:: DATA EXCERPT ::

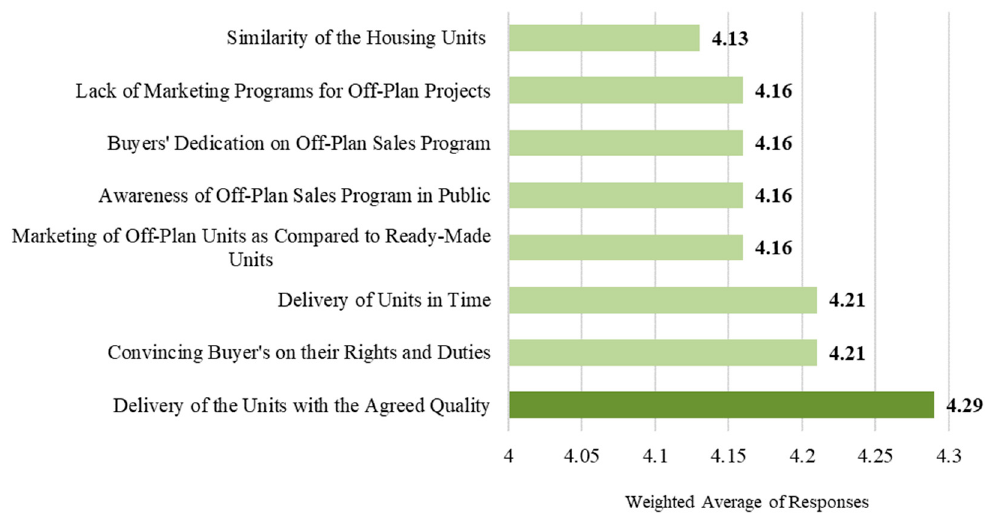
Figure 8. The Weighted Averages of Marketing Challenges based on the Consensus of Experts.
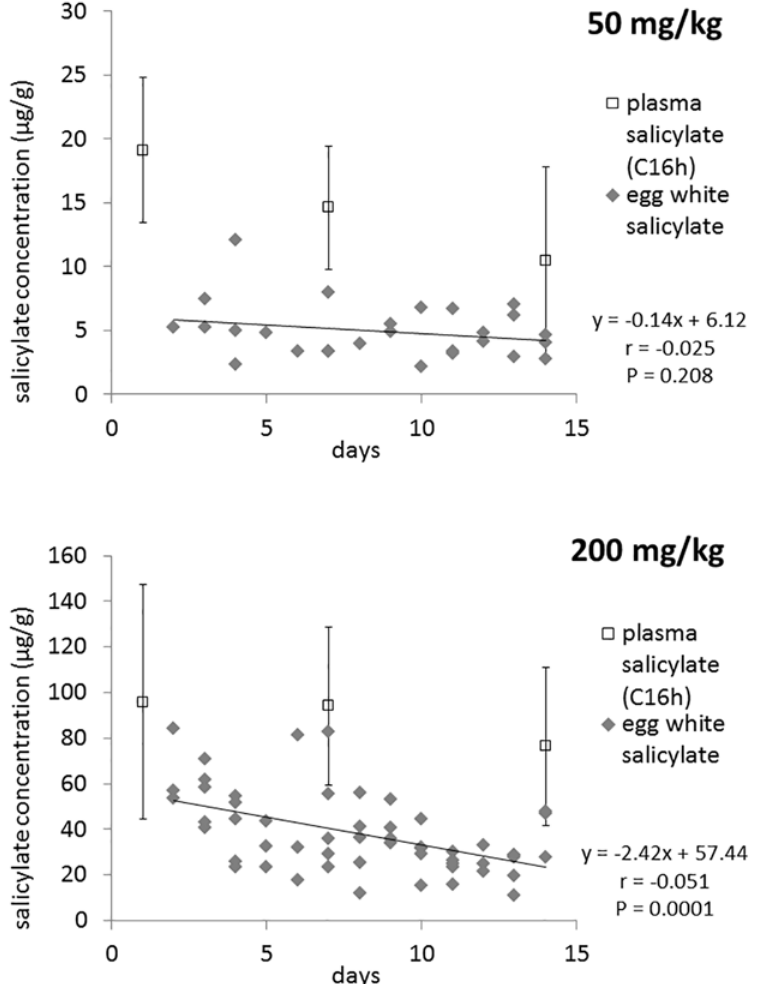
Fig 2. Salicylate (SA) concentrations in egg white of eggs collected from day 2 to 14. To show the relation with blood SA levels, plasma drug concentration at 16 h post administration (C 16h ) is included. Linear regression analysis was performed to investigate the statistical significance of the time-dependent changes in egg white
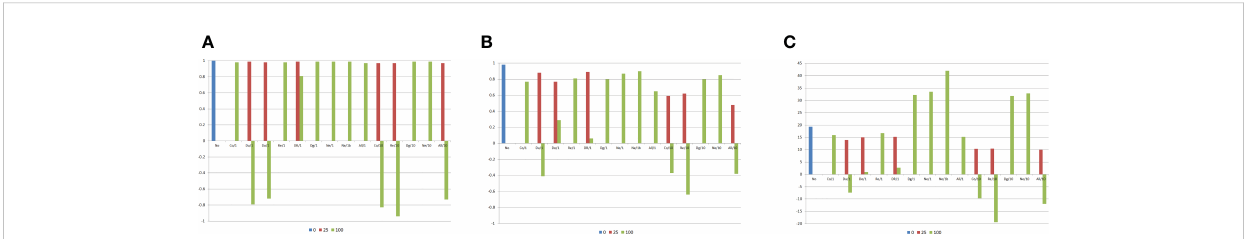
FIGURE 3 Correlations between the average frequency for the genes that increase the trait expression or the average allelic frequency differences between the DH lines and the genetic components of the combining ability analysis, and average heterosis (g/plant), assuming no epistasis (No), seven types of digenic epistasis and an admixture of these types (All), 25% and 100% of epistatic genes, ratio V(I)/(V(A) + V(D)) of 1 and 10, and 20 DHs by population. (A) g * j , (B) s * jj 0 , and (C) H *. b = no dominance.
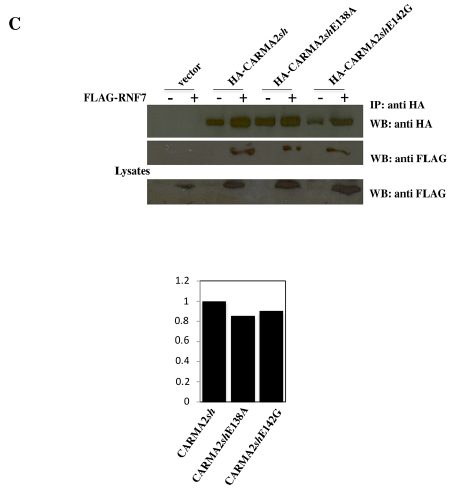
Figure 2. RNF7 represses the NF- κ B-inducing activity of CARMA2 sh . ( A ) HEK293T cells were transiently cotransfected with expression vectors encoding for CARMA2 sh (1 μ g) and RNF7 in the indicated amount, together with NF- κ B-luciferase and β -galactosidase reporter vectors. Twenty-four hours after transfection, cell lysates were prepared and luciferase activity was measured. Data shown represent relative luciferase activity normalized against β -galactosidase activity and are representative of at least ten independent experiments done in triplicate. Lower panel: A fraction of the cell lysate was analyzed by immunoblot assay to monitor protein expression. ( B ) HEK293T cells were transiently cotransfected as in ( A ) with expression vectors encoding for wild type (wt) or psoriasis-linked mutants of CARMA2 sh (1 μ g), with or without a vector encoding for RNF7. The total amount of transfected DNA was kept constant by adding empty vector. Twenty-four hours after transfection, cell lysates were prepared and luciferase activity was measured. Data shown represent relative luciferase activity normalized against β -galactosidase activity and are representative of at least 10 independent experiments done in triplicate. Lower panel: A fraction of the cell lysate was analyzed by immunoblot assay to monitor protein expression. ( C ) Upper panel: HEK293T cells were cotransfected with a plasmid encoding for HA-tagged RNF7 together with a FLAG-tagged expression vector empty or encoding for wt CARMA2 sh or psoriasis-associated mutant forms of CARMA2 sh . Twenty-four hours later, lysates were immunoprecipitated with anti-FLAG antibodies and analyzed for coprecipitating HA-RNF7 by Western blot assay. Lower panel: Densitometric analysis of RNF7 associated to wt and mutant forms of CARMA2 sh . IP: Immunoprecipitation; WB: Western Blot. We have previously shown that in human keratinocytes CARMA2 sh plays a key role in the signal transduction pathway that connects pathogen-associated molecular pattern (PAMP) recognition to NF- κ B activation [4]. In fact, exposure to PAMPs activates NF- κ B following agonistic binding to pattern recognition receptors, which includes members of the toll-like receptor family expressed on human keratinocytes [27]. Interestingly, we noted that RNF7 expression is induced in HaCaT cells exposed to heat-killed bacterial ( E. coli and S. aureus ) or fungi ( C. valida ) cells or the inflammatory cytokine IL-1 β (Figure 3A).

:::

EXERCISE DIRECTIONS ▸ What is needed is an exact copy of each line from the top of the data above through the line containing "Fig 2. Salicylate", with no pictures.

YOUR SOLUTION ▸
Figure 8. The Weighted Averages of Marketing Challenges based on the Consensus of Experts.
Fig 2. Salicylate (SA) concentrations in egg white of eggs collected from day 2 to 14. To show the relation with blood SA levels, plasma drug concentration at 16 h post administration (C 16h ) is included. Linear regression analysis was performed to investigate the statistical significance of the time-dependent changes in egg white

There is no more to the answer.